Thursday, February 9, 2023

The Battle Doesn't Get Smaller. Our God Gets Bigger.

The LORD your God which goeth before you, he shall fight for you, according to all that he did for you in Egypt before your eyes;” (De 1:30 AV)

I know this verse or ones similar to it have been used in my devotions in the past.  But a different thought occurred to me reading the above passage.  Moses is referring to the failure of Israel to take the promised land the first time around.  He is recalling the twelve spies and the evil report of ten of those spies.  He rehearsed how they felt and their perception of the likelihood of overcoming what seemed to be insurmountable odds.  The verse above is not meant for encouragement to face a battle.  Rather, a reminder of why their lack of faith was such a big deal.  They refused to trust God to do the impossible through them.  They put success squarely on their own shoulders and correctly assessed if they were to take the land, they would be defeated.  They did not calculate God’s power in their assessment.  This was why God was so displeased with them.  But that is not the thought that occurred to me this morning.  Nowhere does God promise to make the battle smaller.  He does not promise to shrink the enemy.  The nature of the battle is still the same.  With or without God, the enemy is what he or it, is.  They are still giants.  They are still innumerable.  They are still impenetrable.  Having God fight our battles does not shrink the enemy.

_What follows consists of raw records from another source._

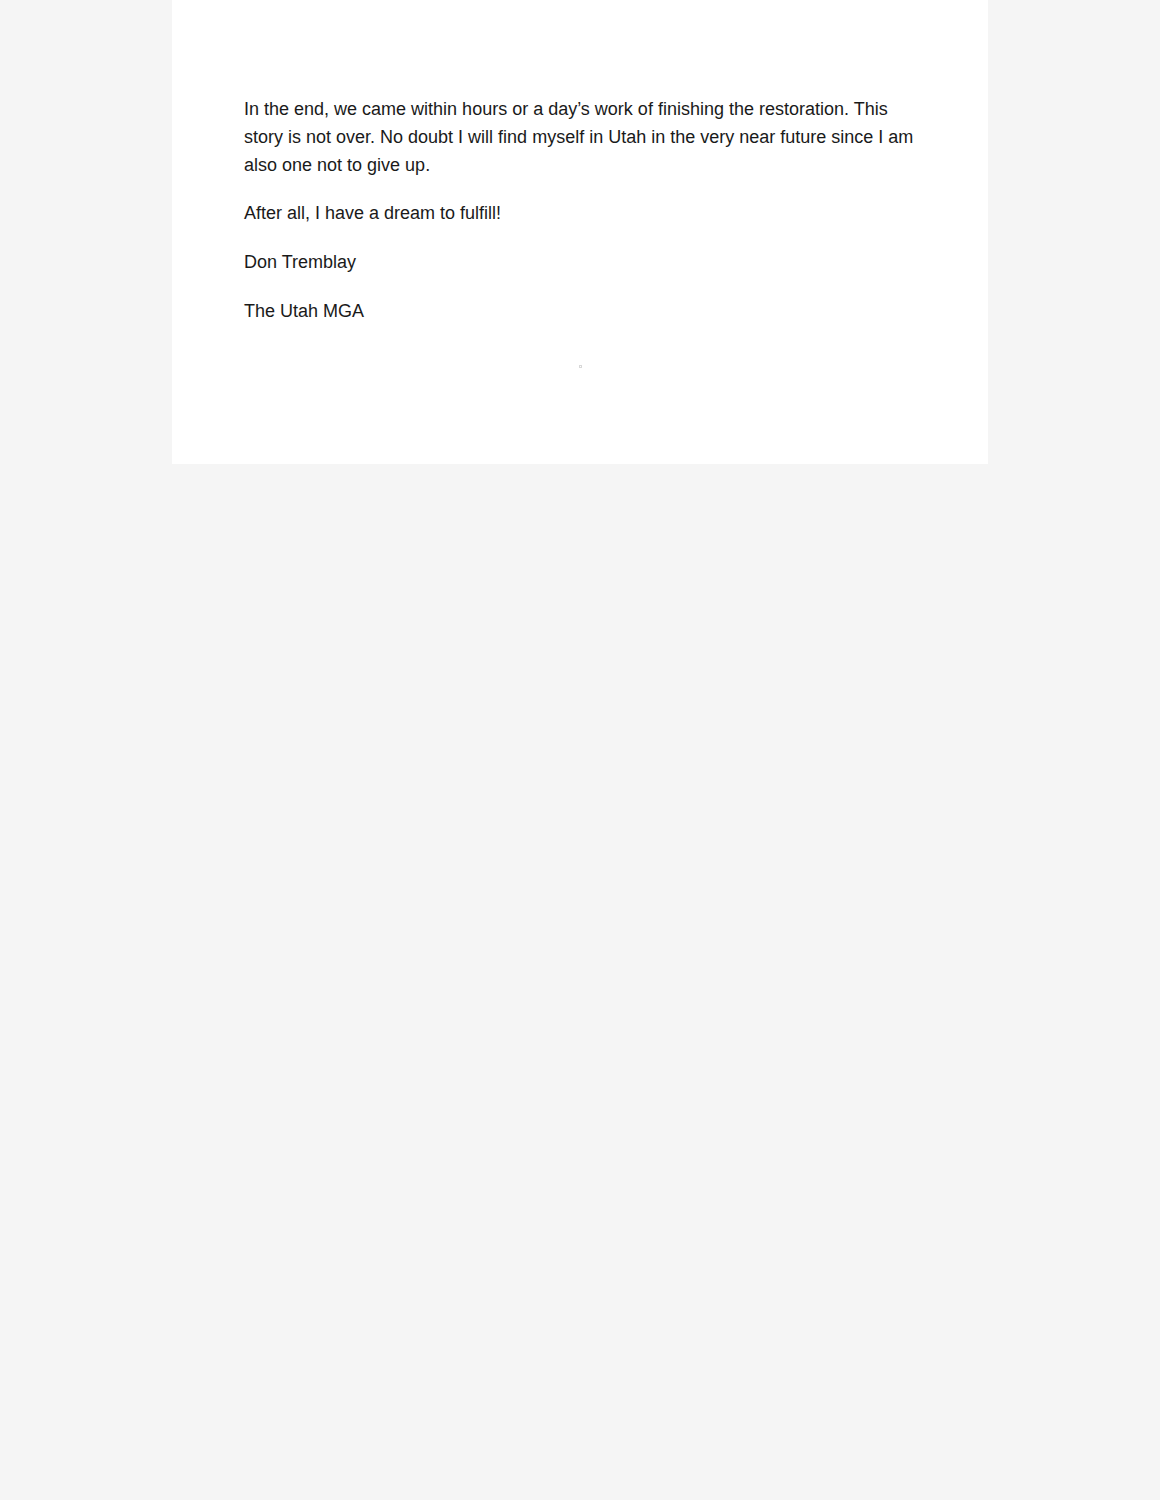In the end, we came within hours or a day’s work of finishing the restoration. This story is not over. No doubt I will find myself in Utah in the very near future since I am also one not to give up.
After all, I have a dream to fulfill!
Don Tremblay
The Utah MGA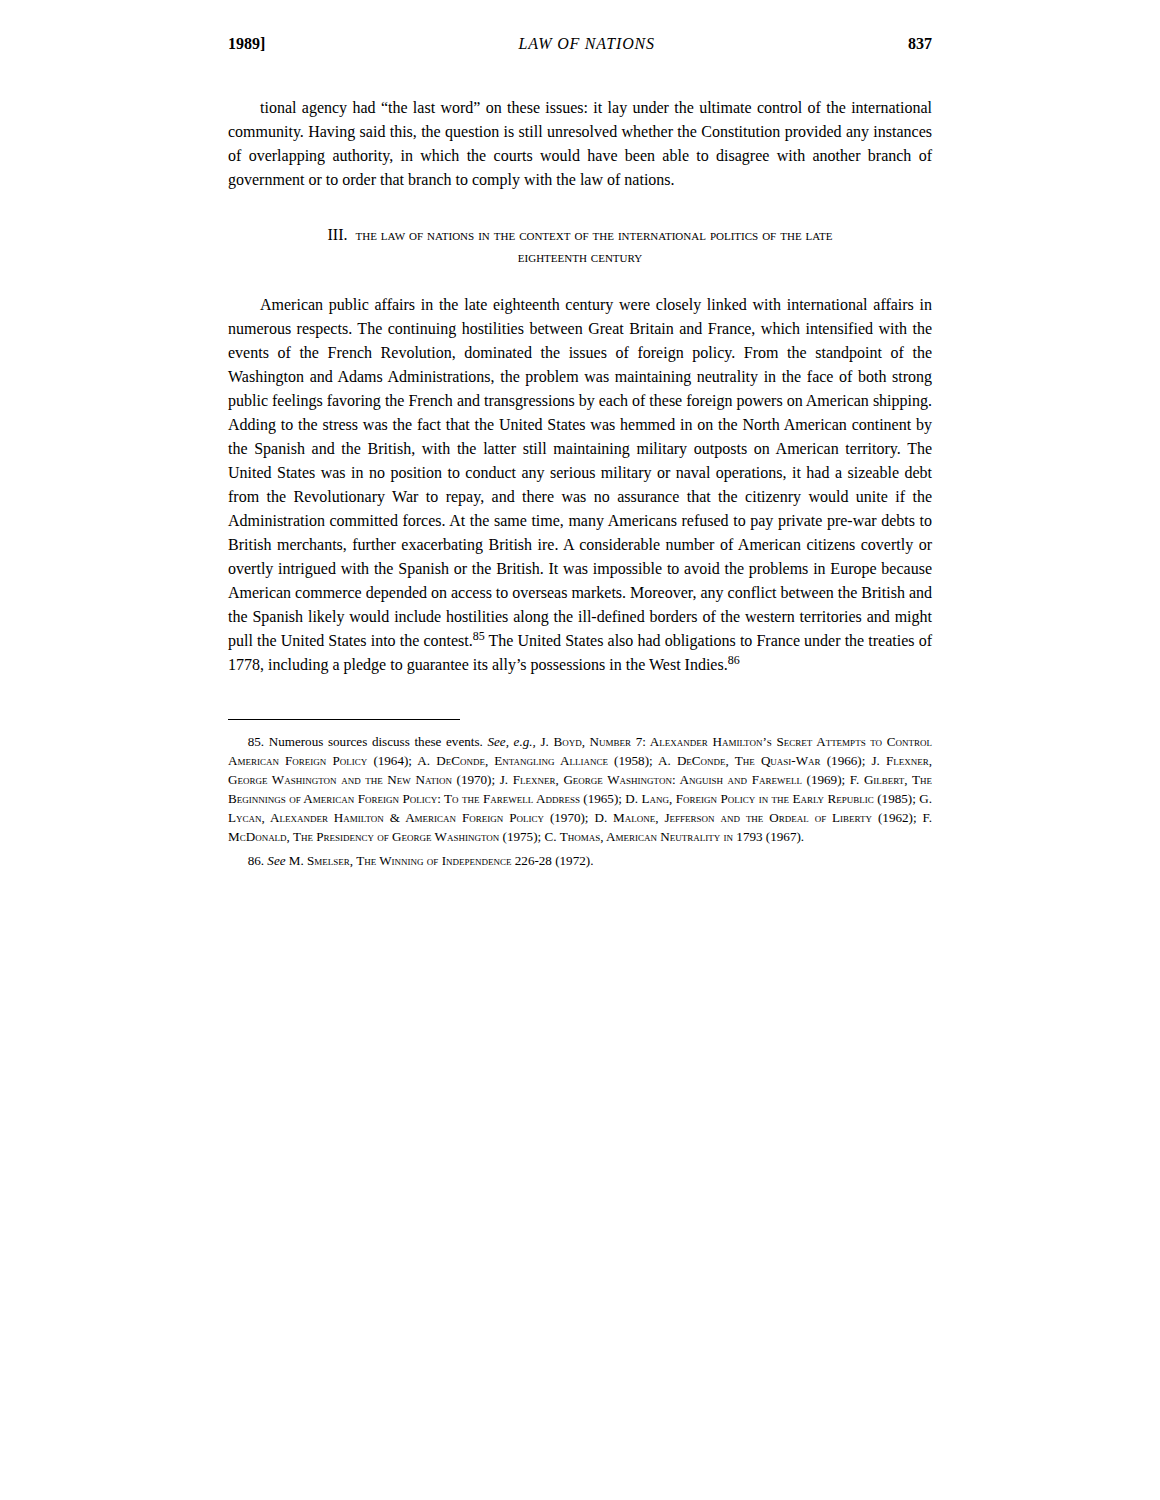1989] Law of Nations 837
tional agency had “the last word” on these issues: it lay under the ultimate control of the international community. Having said this, the question is still unresolved whether the Constitution provided any instances of overlapping authority, in which the courts would have been able to disagree with another branch of government or to order that branch to comply with the law of nations.
III. The Law of Nations in the Context of the International Politics of the Late Eighteenth Century
American public affairs in the late eighteenth century were closely linked with international affairs in numerous respects. The continuing hostilities between Great Britain and France, which intensified with the events of the French Revolution, dominated the issues of foreign policy. From the standpoint of the Washington and Adams Administrations, the problem was maintaining neutrality in the face of both strong public feelings favoring the French and transgressions by each of these foreign powers on American shipping. Adding to the stress was the fact that the United States was hemmed in on the North American continent by the Spanish and the British, with the latter still maintaining military outposts on American territory. The United States was in no position to conduct any serious military or naval operations, it had a sizeable debt from the Revolutionary War to repay, and there was no assurance that the citizenry would unite if the Administration committed forces. At the same time, many Americans refused to pay private pre-war debts to British merchants, further exacerbating British ire. A considerable number of American citizens covertly or overtly intrigued with the Spanish or the British. It was impossible to avoid the problems in Europe because American commerce depended on access to overseas markets. Moreover, any conflict between the British and the Spanish likely would include hostilities along the ill-defined borders of the western territories and might pull the United States into the contest.85 The United States also had obligations to France under the treaties of 1778, including a pledge to guarantee its ally’s possessions in the West Indies.86
85. Numerous sources discuss these events. See, e.g., J. Boyd, Number 7: Alexander Hamilton’s Secret Attempts to Control American Foreign Policy (1964); A. DeConde, Entangling Alliance (1958); A. DeConde, The Quasi-War (1966); J. Flexner, George Washington and the New Nation (1970); J. Flexner, George Washington: Anguish and Farewell (1969); F. Gilbert, The Beginnings of American Foreign Policy: To the Farewell Address (1965); D. Lang, Foreign Policy in the Early Republic (1985); G. Lycan, Alexander Hamilton & American Foreign Policy (1970); D. Malone, Jefferson and the Ordeal of Liberty (1962); F. McDonald, The Presidency of George Washington (1975); C. Thomas, American Neutrality in 1793 (1967).
86. See M. Smelser, The Winning of Independence 226-28 (1972).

Recently, I finished a sermon entitled, The Undesirable Will of God.  It comes from the prayer of Jesus in the garden.  There is much argument over this prayer and for no good reason.  Too much metaphysics and philosophy and not enough Bible.  It is plain that in His weakened human flesh, the Savior asked the Father for any other way by which mankind could be redeemed from their sin.  He saw the cruel death before him and the temporary estrangement of the Son from the Father and cried out that the cup that lay before him might be replaced by a lighter one.  Jesus raised the hypothetical of a small mountain.  A light load.  An easier trial to endure.  It wasn’t that He was seeking to avoid the goal of the trial altogether.  He was not.  It was the joy that was set before Him.  What He raised as a possibility was God might lessen the battle that He might endure what lay before Him.  Yet, the LORD did not.  The Father required of the Son all that we predetermined before the foundation of the world.  The plan of God was set.  It was written from eternity.  Nothing was going to make the cross lighter to bear.  Yet, the Spirit and the Father strengthened Him in His hour of need so that the payment for our sin could and would be paid in full.  The load did not decrease, but it did get lighter.

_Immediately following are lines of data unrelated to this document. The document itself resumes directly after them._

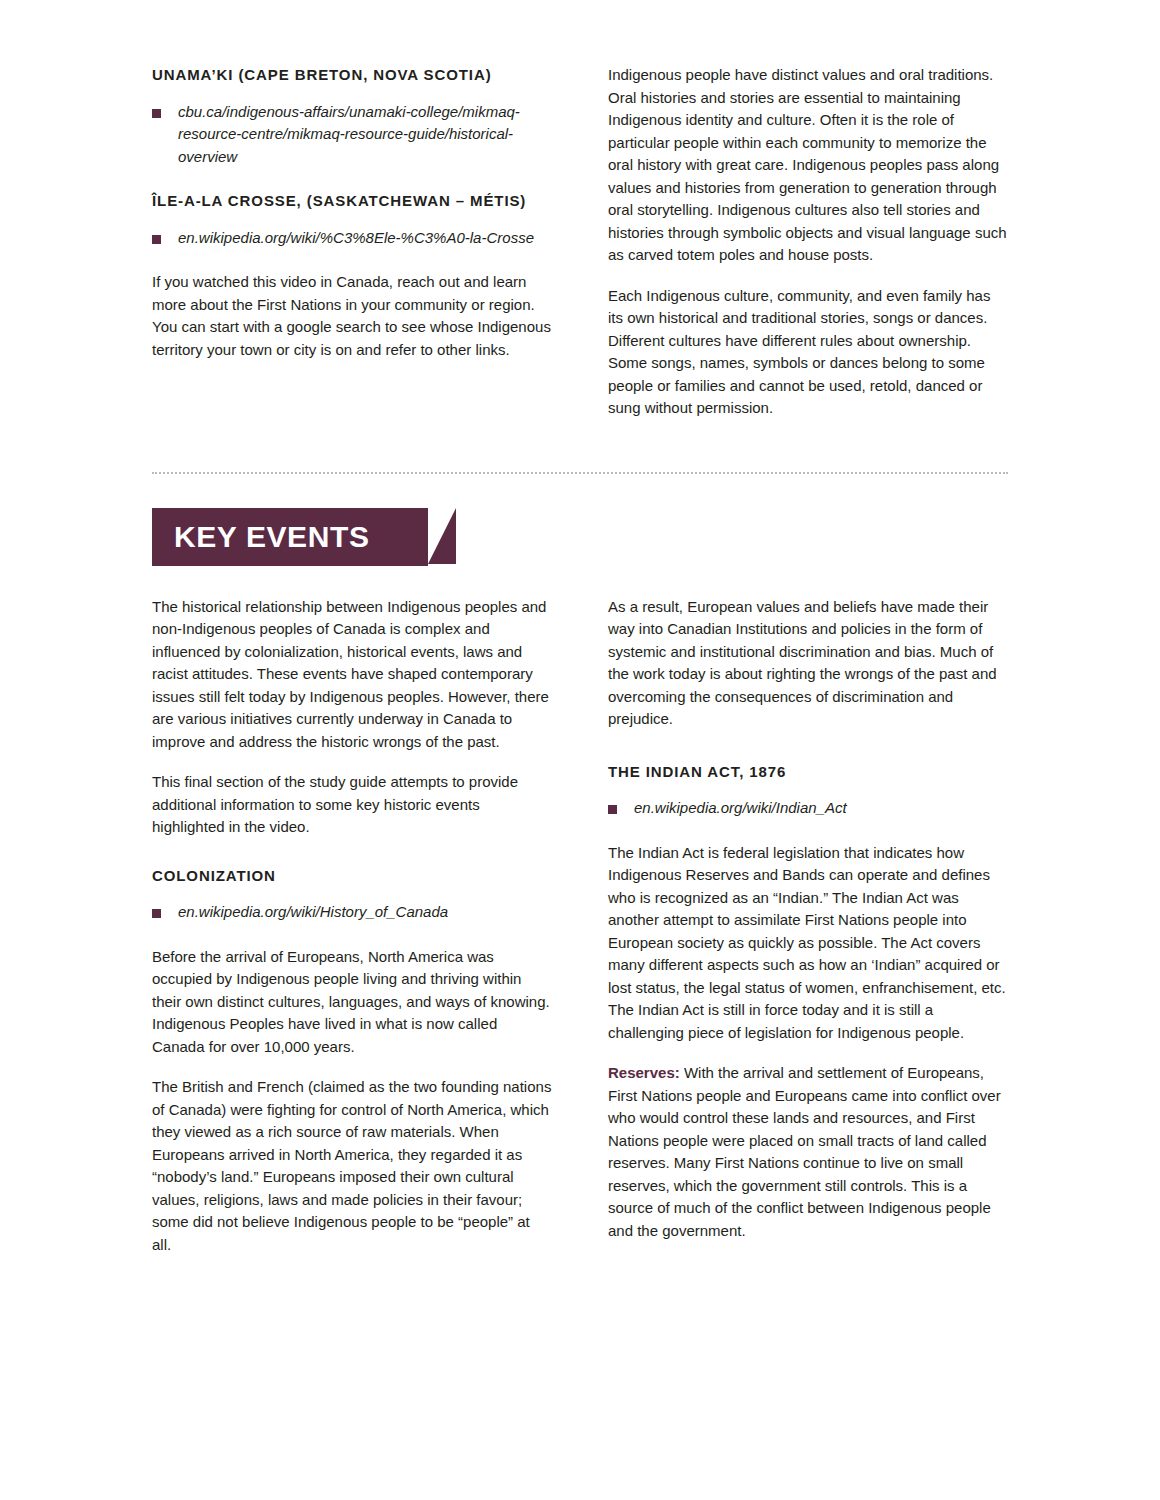Unama’ki (Cape Breton, Nova Scotia)
cbu.ca/indigenous-affairs/unamaki-college/mikmaq-resource-centre/mikmaq-resource-guide/historical-overview
Île-a-la Crosse, (Saskatchewan – Métis)
en.wikipedia.org/wiki/%C3%8Ele-%C3%A0-la-Crosse
If you watched this video in Canada, reach out and learn more about the First Nations in your community or region. You can start with a google search to see whose Indigenous territory your town or city is on and refer to other links.
Indigenous people have distinct values and oral traditions. Oral histories and stories are essential to maintaining Indigenous identity and culture. Often it is the role of particular people within each community to memorize the oral history with great care. Indigenous peoples pass along values and histories from generation to generation through oral storytelling. Indigenous cultures also tell stories and histories through symbolic objects and visual language such as carved totem poles and house posts.
Each Indigenous culture, community, and even family has its own historical and traditional stories, songs or dances. Different cultures have different rules about ownership. Some songs, names, symbols or dances belong to some people or families and cannot be used, retold, danced or sung without permission.
KEY EVENTS
The historical relationship between Indigenous peoples and non-Indigenous peoples of Canada is complex and influenced by colonialization, historical events, laws and racist attitudes. These events have shaped contemporary issues still felt today by Indigenous peoples. However, there are various initiatives currently underway in Canada to improve and address the historic wrongs of the past.
This final section of the study guide attempts to provide additional information to some key historic events highlighted in the video.
Colonization
en.wikipedia.org/wiki/History_of_Canada
Before the arrival of Europeans, North America was occupied by Indigenous people living and thriving within their own distinct cultures, languages, and ways of knowing. Indigenous Peoples have lived in what is now called Canada for over 10,000 years.
The British and French (claimed as the two founding nations of Canada) were fighting for control of North America, which they viewed as a rich source of raw materials. When Europeans arrived in North America, they regarded it as “nobody’s land.” Europeans imposed their own cultural values, religions, laws and made policies in their favour; some did not believe Indigenous people to be “people” at all.
As a result, European values and beliefs have made their way into Canadian Institutions and policies in the form of systemic and institutional discrimination and bias. Much of the work today is about righting the wrongs of the past and overcoming the consequences of discrimination and prejudice.
The Indian Act, 1876
en.wikipedia.org/wiki/Indian_Act
The Indian Act is federal legislation that indicates how Indigenous Reserves and Bands can operate and defines who is recognized as an “Indian.” The Indian Act was another attempt to assimilate First Nations people into European society as quickly as possible. The Act covers many different aspects such as how an ‘Indian” acquired or lost status, the legal status of women, enfranchisement, etc. The Indian Act is still in force today and it is still a challenging piece of legislation for Indigenous people.
Reserves: With the arrival and settlement of Europeans, First Nations people and Europeans came into conflict over who would control these lands and resources, and First Nations people were placed on small tracts of land called reserves. Many First Nations continue to live on small reserves, which the government still controls. This is a source of much of the conflict between Indigenous people and the government.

Having God involved doesn’t shrink the enemy.  We will still have to face what we have to face.  The mountain before us will still be just as high.  Wishing for something less is only stating if it were, we could face it without God.  The trial doesn’t diminish.  The challenge does not ease.  What does happen is God gets involved and strengthens us to overcome what we cannot face ourselves.  Wishing for an easier life is unrealistic and unbiblical.  Wishing it to all go away is immature.  Hoping to lessen the trial so that we can handle it on our own is not how God designed our steps of faith.  Rather, the battle is as large as it is because He wants to get us over the mountain.  He wants to prove Himself strong on behalf of His children.  He wants to be the God we need Him to be.  Praying that God would take away the trial is not what God intends.  That is not what He promises.  He promises to make a way through it so that we can endure the entirety of it.  The enemy is still tall and of great stature.  But our God is greater.  This is the point!